Ao chegar ao centro da cratera do vulcão escolho uma pedra para me sentar e admirar a dança daquelas luzes azuis iridescentes. Sinto a atmosfera irrespirável, ouço o barulho quase de guerra, vislumbro a paisagem rochosa e admiro os trabalhadores… o inferno é impactante, mas não deixa de ser incrível.

FOGO AZUL

BLOCOS DE ENXOFRE

Subimos.

Decidimos iniciar a subida ainda durante a noite e assistir o nascer sol no cume da cratera e não no seu interior. O caminho de regresso é igualmente complicado, uma vez que se torna cada vez mais difícil respirar. A dada altura cedi à vontade de retirar a máscara e, ao sentir o ar tóxico, o resultado foi pior do que a dificuldade em respirar.

Subimos.

OS PRIMEIROS RAIOS DE SOL

Ainda é noite e só consigo pressentir aquelas sombras gigantes à minha volta e ao meu lado um vazio imenso.
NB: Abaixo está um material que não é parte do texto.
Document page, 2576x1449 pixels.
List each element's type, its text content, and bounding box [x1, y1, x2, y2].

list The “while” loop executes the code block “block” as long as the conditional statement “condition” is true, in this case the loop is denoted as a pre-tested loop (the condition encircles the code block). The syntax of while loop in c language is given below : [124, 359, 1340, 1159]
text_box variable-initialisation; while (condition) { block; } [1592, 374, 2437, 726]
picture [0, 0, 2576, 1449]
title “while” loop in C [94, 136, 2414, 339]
Começa a amanhecer e a luz solar vai atingindo a cratera aos poucos, revelando a paisagem à sua volta. O vazio transforma-se num lago cinzento que se vai transformando num azul vibrante. Um lago estático. Imponente. Lá ao longe, junto ao lago, é possível ver a fumaça de enxofre a sair das montanhas, existe vida na cratera rochosa de um vulcão.

vulcão Ijen

vulcão Ijen
NO TOPO DA CRATERA
COM O MEU AMIGO DE AVENTURAS
A VIAGEM

No topo da cratera tudo é paz. Tudo é calma. Tudo é silêncio, à parte de um ou outro passarinho. A neblina matinal confere uma atmosfera etérea à paisagem e, por momentos, sinto que estou no céu. Penso na experiência que acabado de viver, não sei se foi por ter ido para lá de direta, mas senti que aquele vulcão foi a maior viagem.

A descida difícil, acompanhada de todos aqueles trabalhadores pareceu-me o purgatório. Seguido do inferno de chamas azuis e gás tóxico, repleto de peso e densidade. Culminando na subida, na paz e nos primeiros raios de sol. O céu.
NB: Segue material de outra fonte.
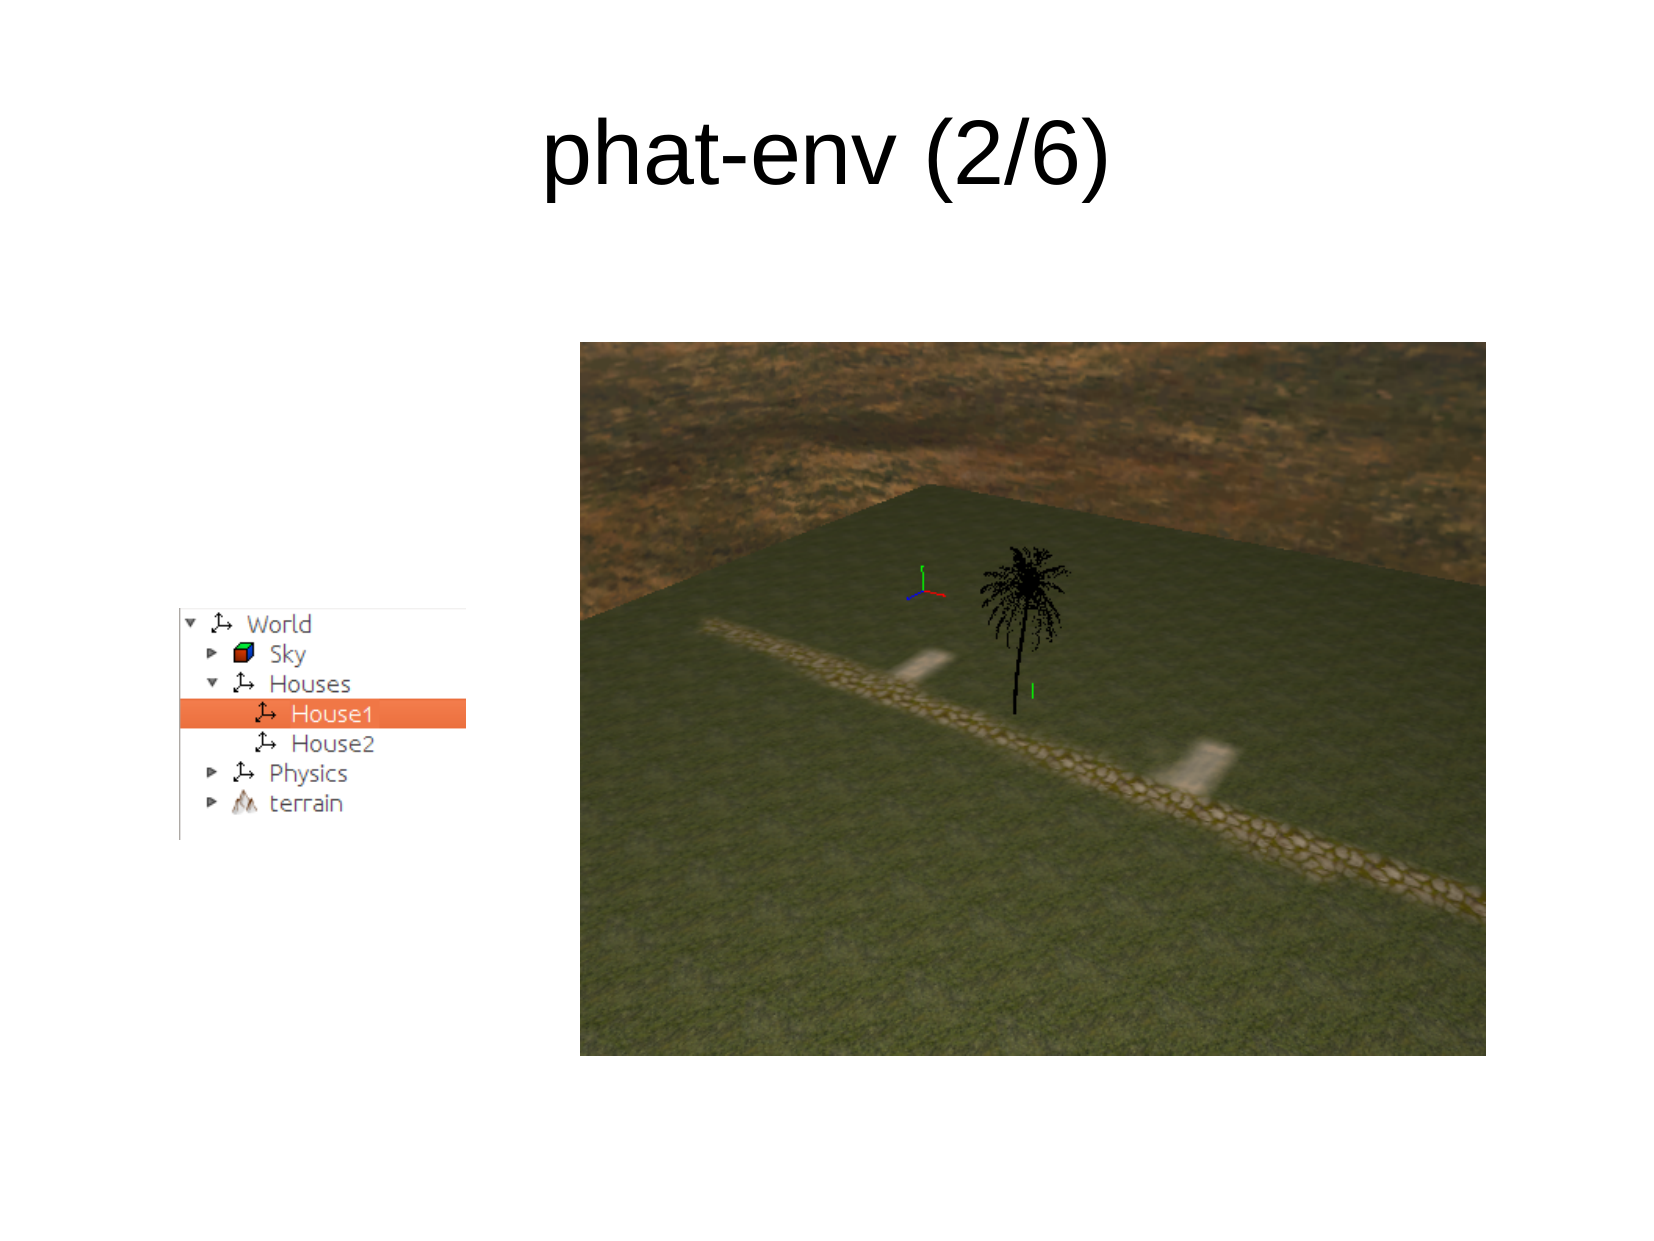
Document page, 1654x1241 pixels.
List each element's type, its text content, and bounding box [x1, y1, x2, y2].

picture [580, 342, 1486, 1056]
title phat-env (2/6) [82, 49, 1571, 257]
picture [179, 608, 466, 841]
Eu sei. Às vezes faço cada viagem na minha cabeça!

vulcão Ijen

ALINHANDO EXPECTATIVAS

Devo confessar-vos que, o meu entusiasmo em ver o fogo azul estava nivelado com a vontade de presenciar o nascer do sol na cratera de um vulcão.
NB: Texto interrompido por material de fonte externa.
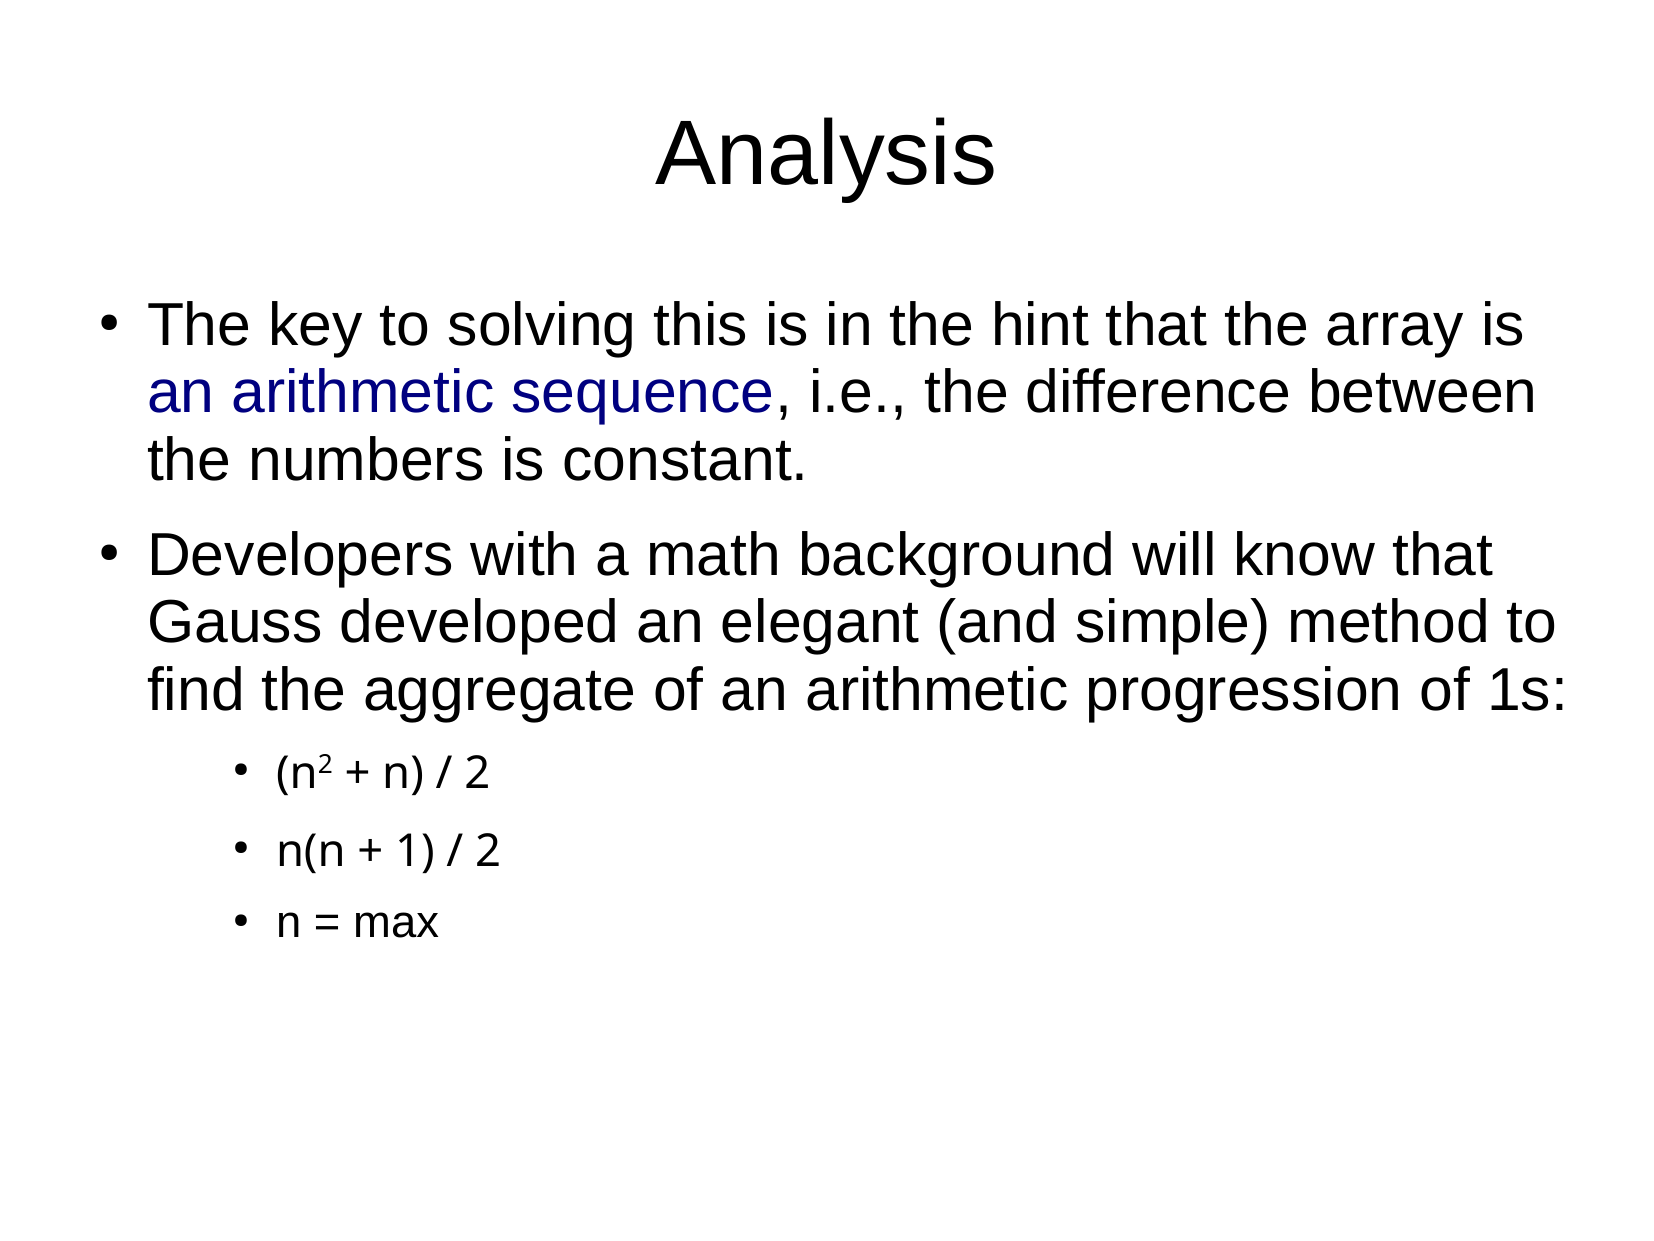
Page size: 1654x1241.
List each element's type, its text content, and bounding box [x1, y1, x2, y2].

title Analysis [82, 49, 1571, 257]
list The key to solving this is in the hint that the array is an arithmetic sequence, i.e., the difference between the numbers is constant. Developers with a math background will know that Gauss developed an elegant (and simple) method to find the aggregate of an arithmetic progression of 1s: (n2 + n) / 2 n(n + 1) / 2 n = max [82, 290, 1571, 1010]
No entanto, o dia amanheceu nublado e não tivemos direito a um nascer do sol com cores rosa e céu limpo, mas não foi menos intenso por isso. Ainda assim, conseguimos ver toda a paisagem antes do vulcão ficar completamente coberto por nuvens, desaparecendo como uma miragem.

vulcão Ijen

vulcão Ijen

Existem lugares que ficam marcados para sempre na nossa memória. O vulcão Ijen, para mim, é um desses lugares. Talvez um dia volte. Talvez.